While cloud computing has proven to be beneficial for many organisations, IT departments have been slow to trust the cloud for business-critical Microsoft SQL Server workloads. One of their primary concerns is the availability of their SQL Server, because traditional shared-storage, high-availability clustering configurations are not practical or affordable in the cloud.
Amazon Web Services and Microsoft Azure both offer service level agreements that guarantee 99.95 percent uptime – fewer than 4.38 hours of downtime per year – of IaaS servers. Both SLAs require deployment in two or more AWS Availability Zones or Azure Fault Domains respectively. Availability Zones and Fault Domains enable the ability to run instances in locations that are physically independent of each other with separate compute, network, and storage or power source for full redundancy. AWS has two or three Availability Zones per region, and Azure offers up to three Fault Domains per ‘Availability Set’.
This arrangement guarantees that 99.95 percent of the time at least one of the locations – Availability Zones or Fault Domains – will be operational. In the event of a failure of one location, a load balancer will redirect traffic to the instances in the other location.
For web servers and other non-transactional applications this can be sufficient for high availability. However, simply redirecting clients to a different instance of SQL does nothing to address the fact that each instance will now have a different data set. Something needs to be done to ensure that the data remains in sync between the SQL instances and that client redirection is done seamlessly with minimal downtime.
For a company experiencing downtime in their Microsoft SQL Server and other important application environments, the modest service fee refunds – a 10 percent refund for falling short of 99.95 percent uptime, and a 25-30 percent refund for falling short of 99 percent uptime – may be of little consolation in the event of a cloud outage. According to analyst firm CloudHarmony, Amazon EC2 and Amazon EBS combined had 46 outages ranging from 19 seconds to 2.8 hours from mid-June 2014 to mid-June 2015. Microsoft Azure Virtual Machines and Object Storage experienced 242 outages ranging from 10.4 minutes to 13.16 hours during the same period.

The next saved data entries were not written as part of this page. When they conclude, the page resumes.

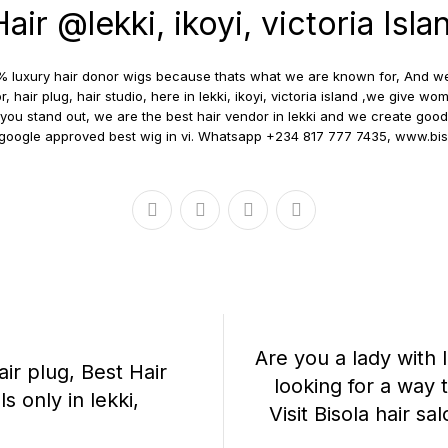
ir @lekki, ikoyi, victoria Isla
100% luxury hair donor wigs because thats what we are known for, And 
r, hair plug, hair studio, here in lekki, ikoyi, victoria island ,we give
you stand out, we are the best hair vendor in lekki and we create good 
d google approved best wig in vi. Whatsapp +234 817 777 7435, www.bi
Are you a lady with
air plug, Best Hair
looking for a way 
 only in lekki,
Visit Bisola hair sal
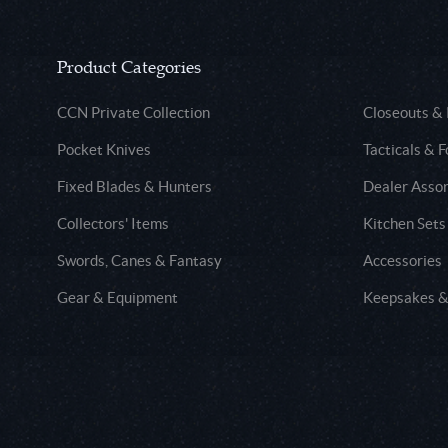
Product Categories
CCN Private Collection
Closeouts &
Pocket Knives
Tacticals & F
Fixed Blades & Hunters
Dealer Asso
Collectors' Items
Kitchen Sets
Swords, Canes & Fantasy
Accessories
Gear & Equipment
Keepsakes &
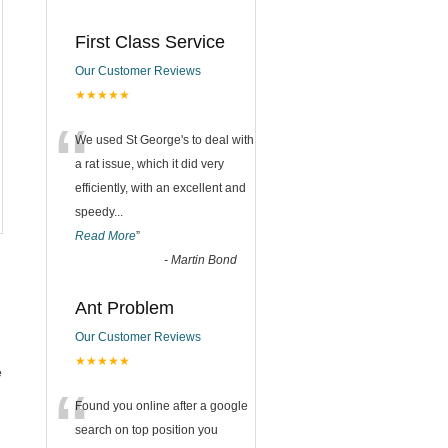
First Class Service
Our Customer Reviews
★★★★★
“
We used St George's to deal with
a rat issue, which it did very
efficiently, with an excellent and
speedy
...
Read More
”
-
Martin Bond
Ant Problem
Our Customer Reviews
★★★★★
e
“
Found you online after a google
search on top position you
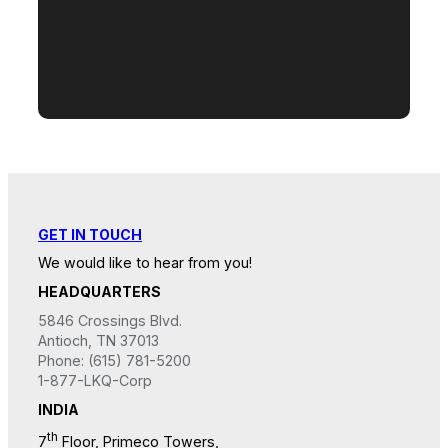
GET IN TOUCH
We would like to hear from you!
HEADQUARTERS
5846 Crossings Blvd.
Antioch, TN 37013
Phone: (615) 781-5200
1-877-LKQ-Corp
INDIA
th
7
Floor, Primeco Towers,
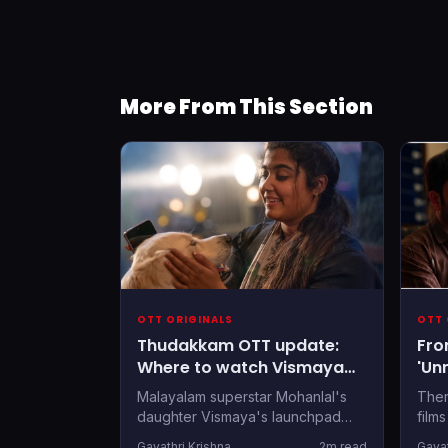
More From This Section
OTT ORIGINALS
OTT 
Thudakkam OTT update:
Fro
Where to watch Vismaya
'Un
Mohanlal’s debut film post-
OTT
Malayalam superstar Mohanlal's
Ther
theatrical run
Thi
daughter Vismaya's launchpad
film
also comes with the privilege of
Onam
Gayathri Krishna
2m read
Gayat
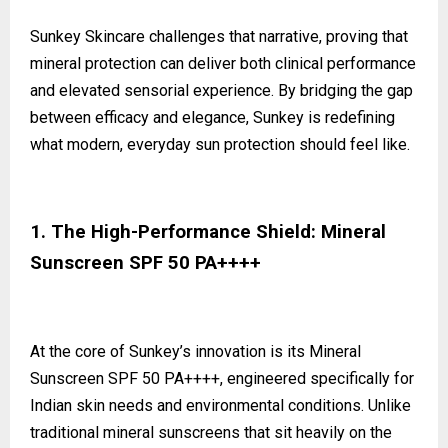
Sunkey Skincare challenges that narrative, proving that
mineral protection can deliver both clinical performance
and elevated sensorial experience. By bridging the gap
between efficacy and elegance, Sunkey is redefining
what modern, everyday sun protection should feel like.
1. The High-Performance Shield: Mineral
Sunscreen SPF 50 PA++++
At the core of Sunkey’s innovation is its Mineral
Sunscreen SPF 50 PA++++, engineered specifically for
Indian skin needs and environmental conditions. Unlike
traditional mineral sunscreens that sit heavily on the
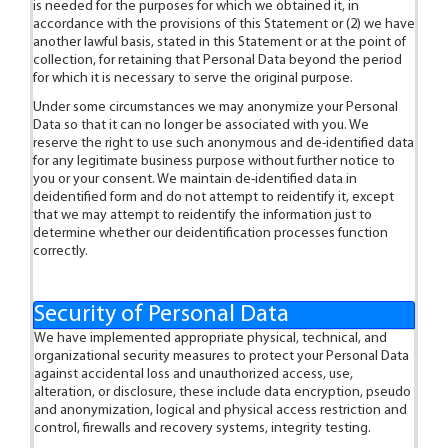
is needed for the purposes for which we obtained it, in
accordance with the provisions of this Statement or (2) we have
another lawful basis, stated in this Statement or at the point of
collection, for retaining that Personal Data beyond the period
for which it is necessary to serve the original purpose.
Under some circumstances we may anonymize your Personal
Data so that it can no longer be associated with you. We
reserve the right to use such anonymous and de-identified data
for any legitimate business purpose without further notice to
you or your consent. We maintain de-identified data in
deidentified form and do not attempt to reidentify it, except
that we may attempt to reidentify the information just to
determine whether our deidentification processes function
correctly.
Security of Personal Data
We have implemented appropriate physical, technical, and
organizational security measures to protect your Personal Data
against accidental loss and unauthorized access, use,
alteration, or disclosure, these include data encryption, pseudo
and anonymization, logical and physical access restriction and
control, firewalls and recovery systems, integrity testing.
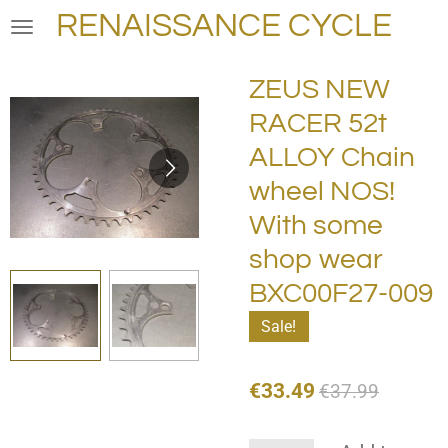
RENAISSANCE CYCLE
Skip
to
main
ZEUS NEW
content
RACER 52t
ALLOY Chain
wheel NOS!
With some
shop wear
BXC00F27-009
Sale!
€33.49
€37.99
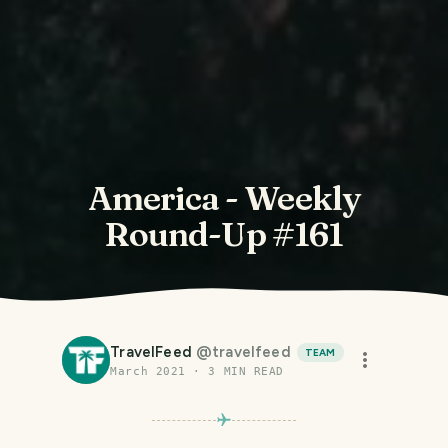
America - Weekly
Round-Up #161
TravelFeed
@
travelfeed
TEAM
March 2021
·
3
MIN READ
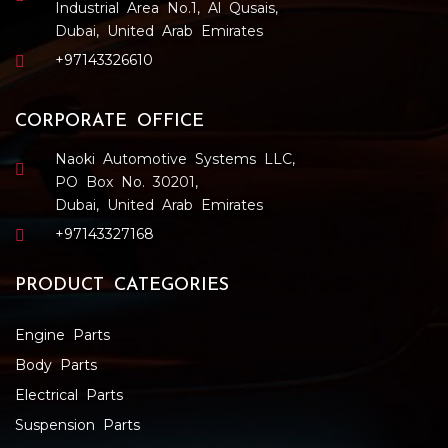
Industrial Area No.1, Al Qusais,
Dubai, United Arab Emirates
+97143326610
CORPORATE OFFICE
Naoki Automotive Systems LLC,
PO Box No. 30201,
Dubai, United Arab Emirates
+97143327168
PRODUCT CATEGORIES
Engine Parts
Body Parts
Electrical Parts
Suspension Parts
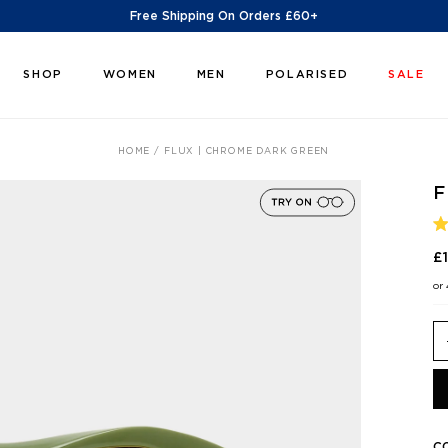
Free Shipping On Orders £60+
SHOP
WOMEN
MEN
POLARISED
SALE
HOME
FLUX | CHROME DARK GREEN
F
R
5
£
O
O
or
5
S
C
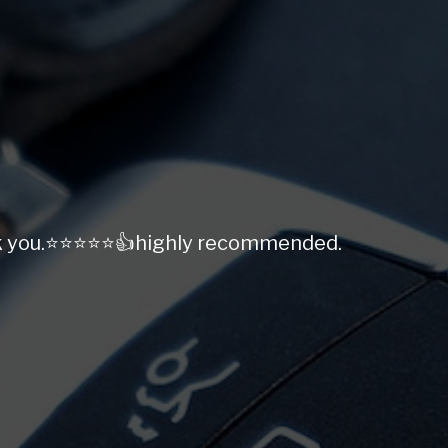
k you.⭐️⭐️⭐️⭐️⭐️👍highly recommended.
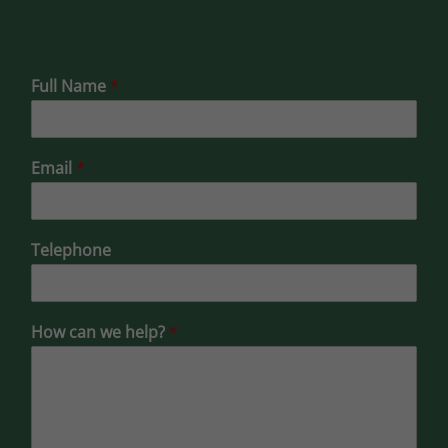
Full Name
*
Email
*
Telephone
How can we help?
*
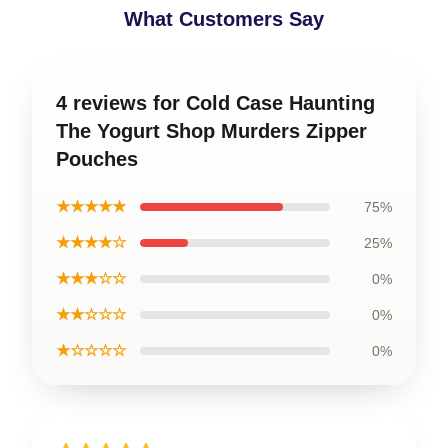
What Customers Say
4 reviews for Cold Case Haunting
The Yogurt Shop Murders Zipper
Pouches
★★★★★
75%
★★★★☆
25%
★★★☆☆
0%
★★☆☆☆
0%
★☆☆☆☆
0%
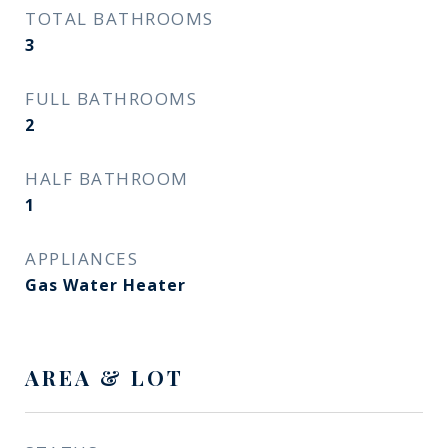
TOTAL BATHROOMS
3
FULL BATHROOMS
2
HALF BATHROOM
1
APPLIANCES
Gas Water Heater
AREA & LOT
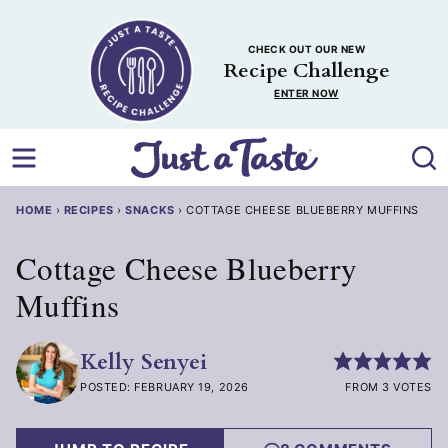
Skip
to
CHECK OUT OUR NEW
content
Recipe Challenge
ENTER NOW
HOME
›
RECIPES
›
SNACKS
›
COTTAGE CHEESE BLUEBERRY MUFFINS
Cottage Cheese Blueberry
Muffins
Kelly Senyei
POSTED: FEBRUARY 19, 2026
FROM 3 VOTES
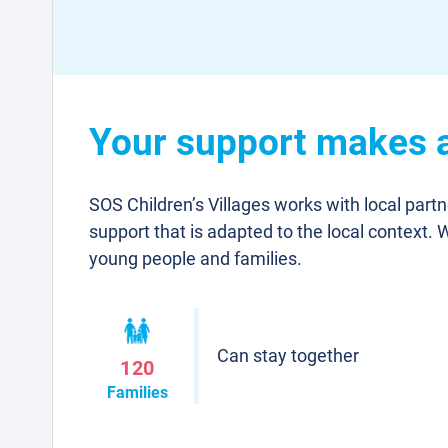
Your support makes a
SOS Children’s Villages works with local part
support that is adapted to the local context. 
young people and families.
Can stay together
120
Families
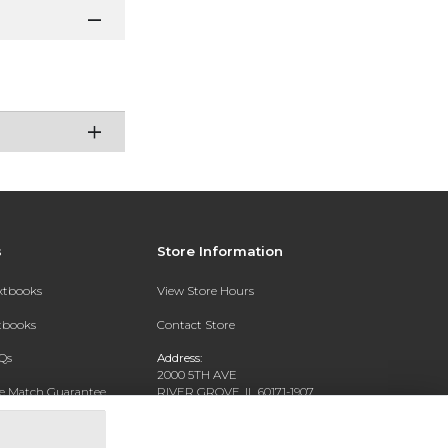
s
Store Information
extbooks
View Store Hours
xtbooks
Contact Store
Qs
Address:
2000 5TH AVE
ce Match Guarantee
RIVER GROVE, IL 60171-1907
Text Rental
Phone:
(708) 452-1180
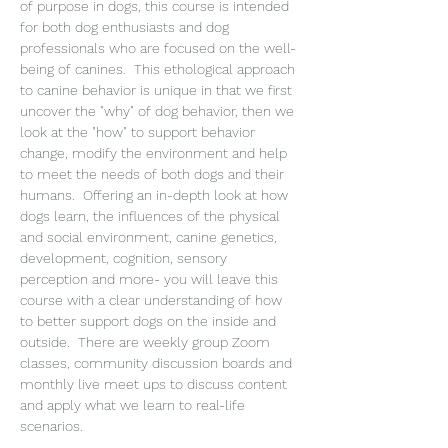
of purpose in dogs, this course is intended 
for both dog enthusiasts and dog 
professionals who are focused on the well-
being of canines.  This ethological approach 
to canine behavior is unique in that we first 
uncover the "why" of dog behavior, then we 
look at the "how" to support behavior 
change, modify the environment and help 
to meet the needs of both dogs and their 
humans.  Offering an in-depth look at how 
dogs learn, the influences of the physical 
and social environment, canine genetics, 
development, cognition, sensory 
perception and more- you will leave this 
course with a clear understanding of how 
to better support dogs on the inside and 
outside.  There are weekly group Zoom 
classes, community discussion boards and 
monthly live meet ups to discuss content 
and apply what we learn to real-life 
scenarios.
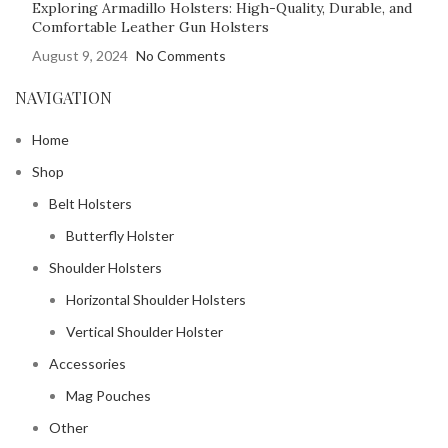
Exploring Armadillo Holsters: High-Quality, Durable, and
Comfortable Leather Gun Holsters
August 9, 2024
No Comments
NAVIGATION
Home
Shop
Belt Holsters
Butterfly Holster
Shoulder Holsters
Horizontal Shoulder Holsters
Vertical Shoulder Holster
Accessories
Mag Pouches
Other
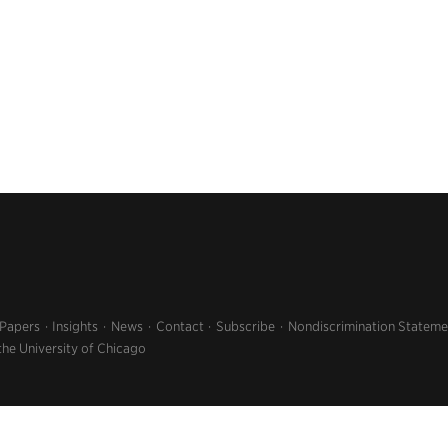
 Papers
Insights
News
Contact
Subscribe
Nondiscrimination Stateme
the University of Chicago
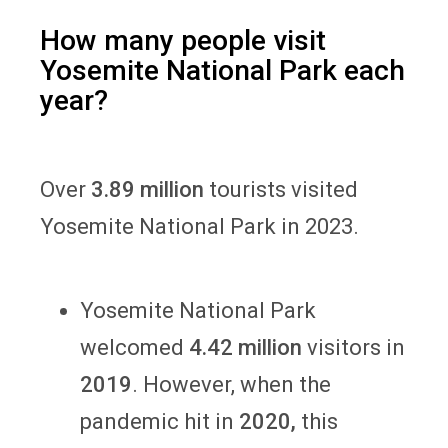
How many people visit
Yosemite National Park each
year?
Over
3.89 million
tourists visited
Yosemite National Park in 2023.
Yosemite National Park
welcomed
4.42 million
visitors in
2019
. However, when the
pandemic hit in
2020,
this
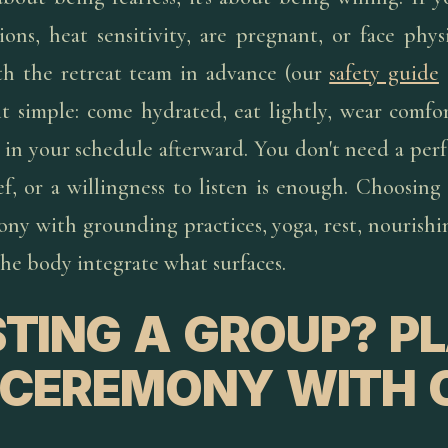
ons, heat sensitivity, are pregnant, or face physi
th the retreat team in advance (our
safety guide
it simple: come hydrated, eat lightly, wear comfor
in your schedule afterward. You don't need a perf
ef, or a willingness to listen is enough. Choosin
ony with grounding practices, yoga, rest, nourishi
the body integrate what surfaces.
TING A GROUP? P
 CEREMONY WITH 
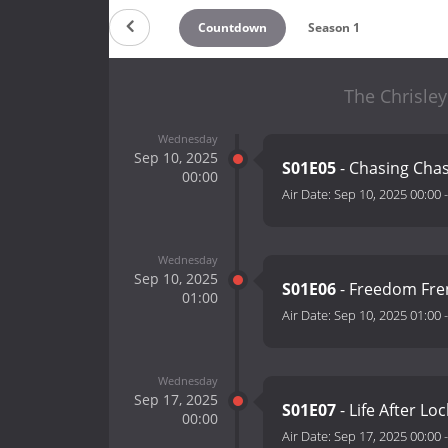
Countdown
Season 1
The Chrisley
Wednesday
Sep 10, 2025
S01E05
- Chasing Cha
00:00
Air Date:
Sep 10, 2025 00:00
Wednesday
Sep 10, 2025
S01E06
- Freedom Fr
01:00
Air Date:
Sep 10, 2025 01:00
Wednesday
Sep 17, 2025
S01E07
- Life After L
00:00
Air Date:
Sep 17, 2025 00:00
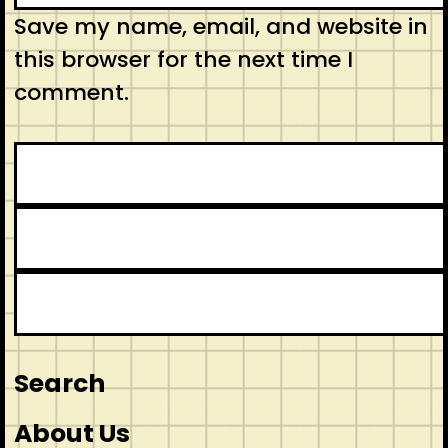
Save my name, email, and website in
this browser for the next time I
comment.
Search
About Us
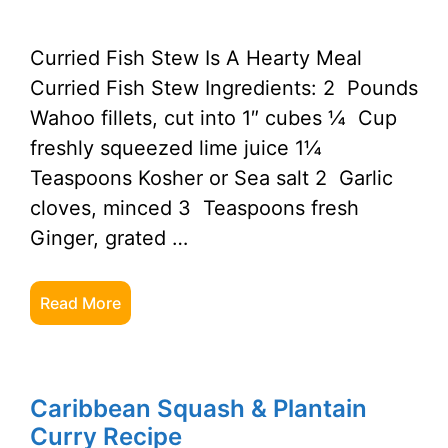
Curried Fish Stew Is A Hearty Meal
Curried Fish Stew Ingredients: 2 Pounds
Wahoo fillets, cut into 1″ cubes ¼ Cup
freshly squeezed lime juice 1¼
Teaspoons Kosher or Sea salt 2 Garlic
cloves, minced 3 Teaspoons fresh
Ginger, grated …
Read More
Caribbean Squash & Plantain
Curry Recipe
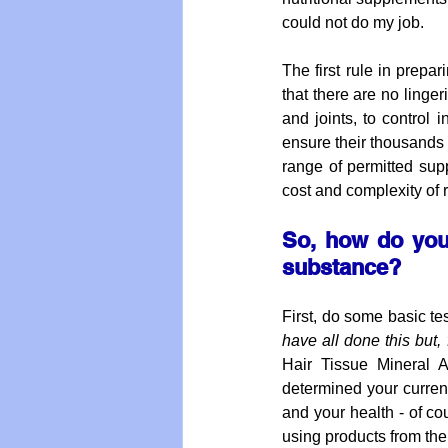
could not do my job. 
The first rule in prepar
that there are no linger
and joints, to control
ensure their thousands o
range of permitted supp
cost and complexity of 
So, how do you 
substance?
First, do some basic te
have all done this but, 
Hair Tissue Mineral A
determined your current
and your health - of co
using products from the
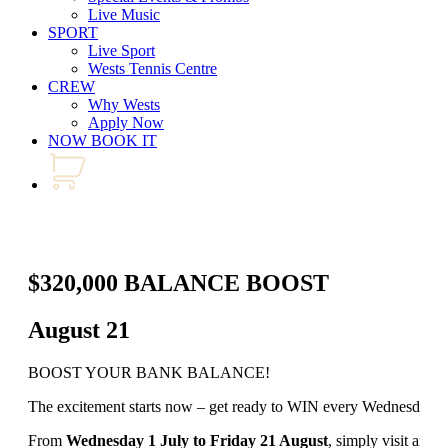
Live Music
SPORT
Live Sport
Wests Tennis Centre
CREW
Why Wests
Apply Now
NOW BOOK IT
$320,000 BALANCE BOOST
August 21
BOOST YOUR BANK BALANCE!
The excitement starts now – get ready to WIN every Wednesday an
From
Wednesday 1 July to Friday 21 August
, simply visit any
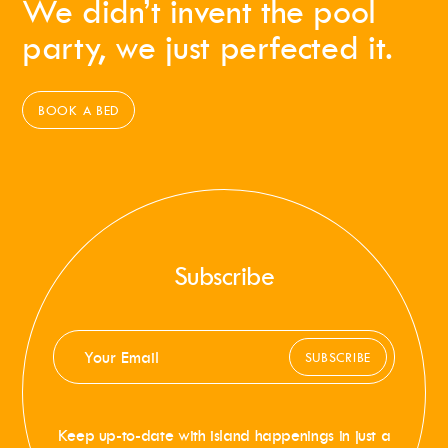
We didn’t invent the pool
party, we just perfected it.
BOOK A BED
Subscribe
SUBSCRIBE
Keep up-to-date with island happenings in just a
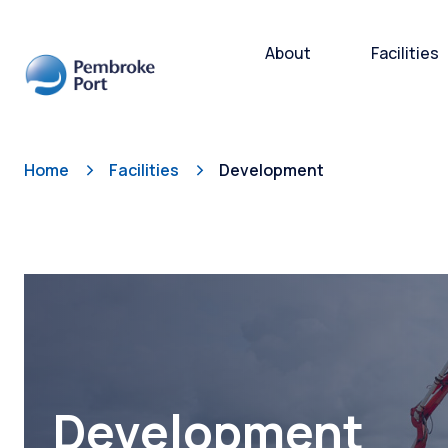
About
Facilities
Home
Facilities
Development
Bulk and
Cargo H
Storage
Subsea 
Ro-Ro/R
Port Ope
Development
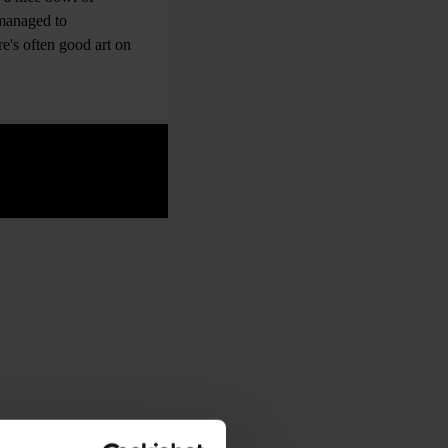
 managed to
e's often good art on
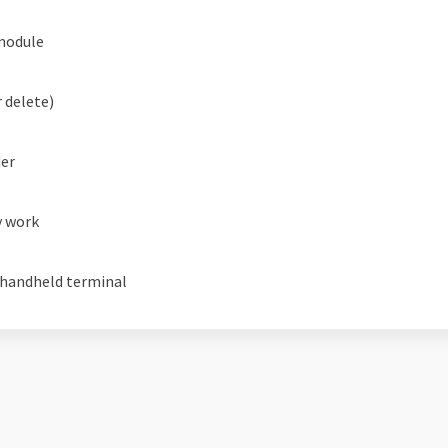
module
 delete)
der
y work
 handheld terminal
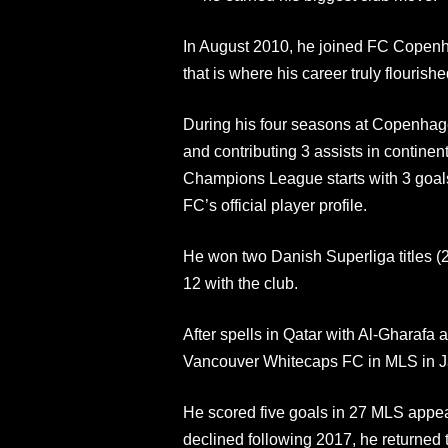
In August 2010, he joined FC Copenha
that is where his career truly flourishe
During his four seasons at Copenhag
and contributing 3 assists in contine
Champions League starts with 3 goal
FC’s official player profile.
He won two Danish Superliga titles 
12 with the club.
After spells in Qatar with Al-Gharafa
Vancouver Whitecaps FC in MLS in Ja
He scored five goals in 27 MLS appea
declined following 2017, he returned 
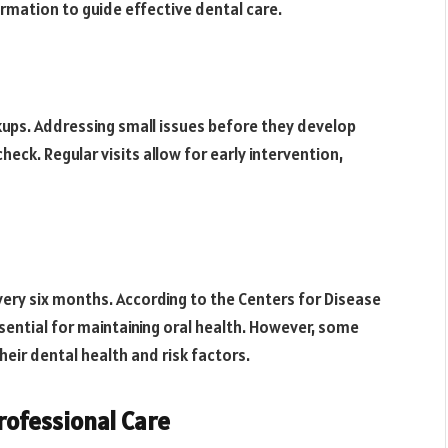
rmation to guide effective dental care.
ckups. Addressing small issues before they develop
heck. Regular visits allow for early intervention,
ery six months. According to the Centers for Disease
sential for maintaining oral health. However, some
eir dental health and risk factors.
ofessional Care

High availability in cloud environments
To make the cloud practical for business critical applications, you need a way to mitigate downtime using high availability protection – traditionally failover clusters. In a failover cluster, two or more servers are configured with shared storage – typically a SAN. In the event of a failure on the primary server, software such as Windows Server Failover Clustering moves the application operation to the secondary server. Since both servers share storage, operations can continue without data loss. Seamless failover/failback also enables software updates and patches to be installed while minimising downtime associated with planned maintenance.
The problem is, in most cloud environments, including in both AWS and Azure, cluster-aware shared storage is not available. This gives DB administrators two basic options: keep Microsoft SQL Server and other critical applications on-premise or add replication software to create a SAN-less cluster in the cloud.
Clusters for high availability within the cloud
SAN-less clusters offer a simple, highly efficient way to implement a failover cluster in a cloud. You simply use purpose-built SAN-less clustering software or add it as an ingredient to your Windows Server Failover Clustering environment. The software uses efficient replication to synchronise storage in two or more servers may it be physical, virtual, or cloud.
By continuously synchronising the data from primary to remote storage using real time, block-level replication, the storage appears to WSFC as a traditional SAN regardless of the type of storage or where it is located. SAN-less clustering software is designed to be storage agnostic; that is, it is capable of working with the local or direct-attached storage normally used in public clouds, as well as with SANs iSCSI storage and network-attached storage.
Of significance in HA cloud configurations, synchronisation software also handles write acknowledgements in a way that assures satisfactory performance over a WAN link to an Availability Zone or Fault Domain in a distant data centre. Some solutions even offer data compression and advanced bandwidth management techniques to further improve WAN performance.
Being agnostic to storage systems also facilitates use of hybrid cloud configurations where, for example, a cluster protecting SQL applications in an enterprise data centre using a SAN can be extended to a cluster node in a cloud. This configuration provides a cost-efficient DR option without the cost and complexity of managing your own secondary data centre.
Companies can use SAN-less clustering software solutions that are fully integrated with WSFC, enabling them to implement them in a cloud without the need for specialised training or changes to standard IT operations. Other SAN-less clustering software can be used to support Linux (as well as Windows) environments where it monitors the complete application stack, manages application failover, and synchronises storage. It enables complete configuration flexibility and provides a simple, cost-efficient HA and DR solution where traditional clusters are impossible or impractical.
The ability to leverage the familiar and proven Windows Server Failover Clustering technology in both Amazon Web Services and Microsoft Azure clouds makes SAN-less clustering software an affordable solution that is worth considering for SQL Server and other business critical applications.